This post is about communication to and from the platform. A lot of times, our communication can be pretty one way. We place a great deal of importance on the communication that comes from us, and often a great deal less on the communication that comes to us. It’s human nature. But it’s the bad part of human nature, and God calls us to fight against that sort of self-centered mindset.
One key communication link in worship services is between the worship team and the soundpeople. Here’s how it often goes: the band starts warming up, the song finishes, and a chorus of voices starts from the platform… “I can’t hear myself!” “Can I have less snare!” “There’s a buzz coming from the monitors!” and the oh so helpful “Something sounds weird…”
The problem is that those voices often come all at the same time, and sometimes in a whiny or demanding tone (think the less flattering definition of “diva”). I am a musician by background, so I’ve been a culprit in the past, I know. This usually causes embittered soundpeople, who find passive/aggressive ways to exact their revenge (such as the fake volume change – “OK, how’s that – does that sound better?” when the fader was not touched).

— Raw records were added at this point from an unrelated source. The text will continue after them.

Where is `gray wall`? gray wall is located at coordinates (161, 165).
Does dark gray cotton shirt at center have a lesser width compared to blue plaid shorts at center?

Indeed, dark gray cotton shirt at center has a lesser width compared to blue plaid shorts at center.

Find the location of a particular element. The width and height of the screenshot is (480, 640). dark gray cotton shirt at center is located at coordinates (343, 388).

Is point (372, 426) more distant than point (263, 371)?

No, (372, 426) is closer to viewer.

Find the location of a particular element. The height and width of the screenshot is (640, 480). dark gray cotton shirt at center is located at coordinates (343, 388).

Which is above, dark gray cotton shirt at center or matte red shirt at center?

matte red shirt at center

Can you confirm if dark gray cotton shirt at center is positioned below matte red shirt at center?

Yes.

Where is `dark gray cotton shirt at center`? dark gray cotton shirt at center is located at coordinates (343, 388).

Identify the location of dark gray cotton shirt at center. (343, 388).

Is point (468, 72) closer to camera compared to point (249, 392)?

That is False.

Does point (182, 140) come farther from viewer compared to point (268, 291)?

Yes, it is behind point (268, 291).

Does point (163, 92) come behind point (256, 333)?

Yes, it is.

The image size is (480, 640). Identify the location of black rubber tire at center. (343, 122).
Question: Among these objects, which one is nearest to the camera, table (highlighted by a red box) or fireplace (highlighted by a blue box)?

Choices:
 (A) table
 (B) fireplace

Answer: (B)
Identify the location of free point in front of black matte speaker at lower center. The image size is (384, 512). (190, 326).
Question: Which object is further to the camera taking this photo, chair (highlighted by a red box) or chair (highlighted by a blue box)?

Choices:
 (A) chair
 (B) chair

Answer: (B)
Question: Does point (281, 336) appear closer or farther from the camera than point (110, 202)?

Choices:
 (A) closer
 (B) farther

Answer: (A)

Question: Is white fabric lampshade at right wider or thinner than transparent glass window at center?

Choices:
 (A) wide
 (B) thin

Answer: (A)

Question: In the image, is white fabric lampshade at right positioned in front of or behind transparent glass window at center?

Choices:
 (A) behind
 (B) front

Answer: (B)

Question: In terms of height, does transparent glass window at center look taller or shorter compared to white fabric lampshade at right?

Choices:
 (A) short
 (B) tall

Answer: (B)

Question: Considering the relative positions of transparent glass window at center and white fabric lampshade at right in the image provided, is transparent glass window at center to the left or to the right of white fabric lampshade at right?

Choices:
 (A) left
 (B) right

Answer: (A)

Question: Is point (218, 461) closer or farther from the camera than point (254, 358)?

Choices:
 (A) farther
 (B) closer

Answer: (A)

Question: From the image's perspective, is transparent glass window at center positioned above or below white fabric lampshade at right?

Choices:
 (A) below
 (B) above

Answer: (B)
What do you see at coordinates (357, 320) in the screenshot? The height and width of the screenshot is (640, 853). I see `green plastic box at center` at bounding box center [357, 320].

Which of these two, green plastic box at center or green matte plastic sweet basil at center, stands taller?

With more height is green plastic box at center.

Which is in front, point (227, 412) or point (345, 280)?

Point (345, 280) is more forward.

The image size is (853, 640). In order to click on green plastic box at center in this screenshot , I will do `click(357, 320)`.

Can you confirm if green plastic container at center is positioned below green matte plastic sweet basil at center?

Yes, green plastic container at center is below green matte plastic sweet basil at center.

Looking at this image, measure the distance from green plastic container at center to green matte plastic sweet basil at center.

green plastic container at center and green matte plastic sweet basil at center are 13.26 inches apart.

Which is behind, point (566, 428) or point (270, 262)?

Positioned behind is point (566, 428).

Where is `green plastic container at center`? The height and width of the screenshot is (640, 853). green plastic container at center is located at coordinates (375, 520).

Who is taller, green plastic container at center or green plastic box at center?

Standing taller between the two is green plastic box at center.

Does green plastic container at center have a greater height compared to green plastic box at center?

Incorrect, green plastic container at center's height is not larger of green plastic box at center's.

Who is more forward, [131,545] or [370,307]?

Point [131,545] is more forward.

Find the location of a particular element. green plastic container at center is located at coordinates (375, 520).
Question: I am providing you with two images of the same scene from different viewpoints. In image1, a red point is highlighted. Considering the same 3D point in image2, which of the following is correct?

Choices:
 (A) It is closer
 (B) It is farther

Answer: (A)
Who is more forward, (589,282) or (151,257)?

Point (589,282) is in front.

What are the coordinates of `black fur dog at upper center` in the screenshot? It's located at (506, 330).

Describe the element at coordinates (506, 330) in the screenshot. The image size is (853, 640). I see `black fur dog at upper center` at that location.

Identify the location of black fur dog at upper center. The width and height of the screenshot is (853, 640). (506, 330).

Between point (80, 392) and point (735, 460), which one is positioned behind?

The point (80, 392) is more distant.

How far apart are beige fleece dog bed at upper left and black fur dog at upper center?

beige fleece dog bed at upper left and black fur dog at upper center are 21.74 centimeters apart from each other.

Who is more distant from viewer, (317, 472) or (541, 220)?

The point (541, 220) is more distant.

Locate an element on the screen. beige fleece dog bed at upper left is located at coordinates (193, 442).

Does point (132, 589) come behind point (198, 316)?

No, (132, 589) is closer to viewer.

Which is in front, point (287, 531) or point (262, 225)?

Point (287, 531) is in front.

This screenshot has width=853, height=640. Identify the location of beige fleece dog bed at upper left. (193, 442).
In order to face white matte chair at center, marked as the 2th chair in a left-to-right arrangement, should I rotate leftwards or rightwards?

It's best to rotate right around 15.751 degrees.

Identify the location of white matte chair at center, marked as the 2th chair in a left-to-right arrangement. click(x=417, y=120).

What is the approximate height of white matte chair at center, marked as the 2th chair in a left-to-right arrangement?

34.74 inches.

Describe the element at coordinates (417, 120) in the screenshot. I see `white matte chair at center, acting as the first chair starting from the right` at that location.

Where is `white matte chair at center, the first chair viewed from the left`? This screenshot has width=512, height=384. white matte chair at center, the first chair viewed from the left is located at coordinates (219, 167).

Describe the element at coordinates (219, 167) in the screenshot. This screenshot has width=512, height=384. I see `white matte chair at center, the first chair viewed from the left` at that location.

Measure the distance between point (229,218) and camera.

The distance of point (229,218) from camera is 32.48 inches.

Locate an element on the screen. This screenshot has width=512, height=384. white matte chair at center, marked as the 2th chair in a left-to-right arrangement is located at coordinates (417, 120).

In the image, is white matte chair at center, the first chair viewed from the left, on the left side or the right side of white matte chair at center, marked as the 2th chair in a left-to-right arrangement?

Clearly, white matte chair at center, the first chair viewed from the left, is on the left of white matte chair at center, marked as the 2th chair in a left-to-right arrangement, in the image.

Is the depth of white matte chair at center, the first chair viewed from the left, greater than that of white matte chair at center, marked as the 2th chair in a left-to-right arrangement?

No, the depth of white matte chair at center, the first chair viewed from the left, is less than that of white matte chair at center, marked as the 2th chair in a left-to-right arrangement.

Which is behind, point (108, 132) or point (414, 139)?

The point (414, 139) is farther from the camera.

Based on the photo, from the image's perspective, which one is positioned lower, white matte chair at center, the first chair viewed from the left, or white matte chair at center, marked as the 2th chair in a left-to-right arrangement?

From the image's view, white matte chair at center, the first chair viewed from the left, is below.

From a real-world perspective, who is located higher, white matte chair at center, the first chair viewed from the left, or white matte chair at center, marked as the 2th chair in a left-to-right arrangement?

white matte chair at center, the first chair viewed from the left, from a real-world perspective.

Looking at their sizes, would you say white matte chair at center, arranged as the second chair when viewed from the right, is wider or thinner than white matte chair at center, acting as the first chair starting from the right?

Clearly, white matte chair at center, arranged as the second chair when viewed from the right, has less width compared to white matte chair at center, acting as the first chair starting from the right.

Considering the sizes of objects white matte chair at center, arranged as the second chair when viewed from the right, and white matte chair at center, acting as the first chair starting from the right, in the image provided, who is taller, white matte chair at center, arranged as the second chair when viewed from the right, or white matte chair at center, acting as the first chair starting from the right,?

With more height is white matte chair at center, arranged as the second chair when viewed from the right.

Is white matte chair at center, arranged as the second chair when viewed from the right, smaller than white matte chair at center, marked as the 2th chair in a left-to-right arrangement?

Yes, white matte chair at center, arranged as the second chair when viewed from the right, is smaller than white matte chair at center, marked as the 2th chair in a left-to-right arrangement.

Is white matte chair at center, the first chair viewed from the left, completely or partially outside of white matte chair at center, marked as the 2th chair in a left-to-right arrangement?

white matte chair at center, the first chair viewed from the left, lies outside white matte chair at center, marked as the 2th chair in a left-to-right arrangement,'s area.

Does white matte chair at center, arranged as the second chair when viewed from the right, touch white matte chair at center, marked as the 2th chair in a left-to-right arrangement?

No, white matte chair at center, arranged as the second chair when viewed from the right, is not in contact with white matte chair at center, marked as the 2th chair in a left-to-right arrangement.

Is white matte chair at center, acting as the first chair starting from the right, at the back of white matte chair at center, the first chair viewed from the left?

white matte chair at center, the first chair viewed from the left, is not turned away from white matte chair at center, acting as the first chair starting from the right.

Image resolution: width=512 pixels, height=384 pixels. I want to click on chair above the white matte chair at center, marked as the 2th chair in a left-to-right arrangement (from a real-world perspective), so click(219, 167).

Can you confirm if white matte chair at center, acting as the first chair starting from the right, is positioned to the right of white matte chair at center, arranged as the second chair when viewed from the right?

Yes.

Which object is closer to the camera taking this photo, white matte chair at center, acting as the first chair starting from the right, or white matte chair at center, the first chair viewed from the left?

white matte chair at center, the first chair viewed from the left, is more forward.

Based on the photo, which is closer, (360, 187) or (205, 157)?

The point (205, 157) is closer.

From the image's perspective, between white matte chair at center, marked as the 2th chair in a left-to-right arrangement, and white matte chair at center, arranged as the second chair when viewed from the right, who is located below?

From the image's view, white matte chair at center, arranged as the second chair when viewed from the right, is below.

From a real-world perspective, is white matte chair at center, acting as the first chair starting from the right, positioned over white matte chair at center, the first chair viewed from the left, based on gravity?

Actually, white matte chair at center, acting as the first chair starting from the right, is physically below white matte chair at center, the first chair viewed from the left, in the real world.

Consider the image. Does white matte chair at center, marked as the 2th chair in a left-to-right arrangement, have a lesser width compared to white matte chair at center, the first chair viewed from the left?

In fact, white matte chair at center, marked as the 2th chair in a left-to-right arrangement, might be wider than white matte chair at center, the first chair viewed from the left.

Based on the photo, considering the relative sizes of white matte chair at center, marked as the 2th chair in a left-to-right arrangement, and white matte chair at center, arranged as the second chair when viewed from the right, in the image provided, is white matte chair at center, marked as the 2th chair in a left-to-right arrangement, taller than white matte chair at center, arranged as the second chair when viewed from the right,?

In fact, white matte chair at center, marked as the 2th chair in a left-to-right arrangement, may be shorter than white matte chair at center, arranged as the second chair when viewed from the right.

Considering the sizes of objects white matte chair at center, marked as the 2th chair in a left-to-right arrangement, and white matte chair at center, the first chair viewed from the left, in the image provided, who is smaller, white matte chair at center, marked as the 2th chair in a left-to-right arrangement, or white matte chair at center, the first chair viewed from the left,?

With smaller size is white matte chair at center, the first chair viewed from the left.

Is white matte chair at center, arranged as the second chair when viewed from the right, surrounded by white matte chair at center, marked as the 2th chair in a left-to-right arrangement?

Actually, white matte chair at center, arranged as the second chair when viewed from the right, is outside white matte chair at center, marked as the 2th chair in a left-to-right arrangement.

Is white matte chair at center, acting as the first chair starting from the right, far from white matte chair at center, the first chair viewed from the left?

In the past, I functioned as the service producer, overseeing the music and tech side of things from the booth. To help avoid unhealthy communication, here’s the rule that I put in place: All communication goes between the Worship Pastor (anything coming from the stage) and the Production Director (or myself – anything coming from the booth). Questions were funneled through these two people so that we hit one thing at a time, and then moved on – in a polite, honoring and time-saving fashion. Try it, it works – and it helps keep the “me first” aspects of human nature under control.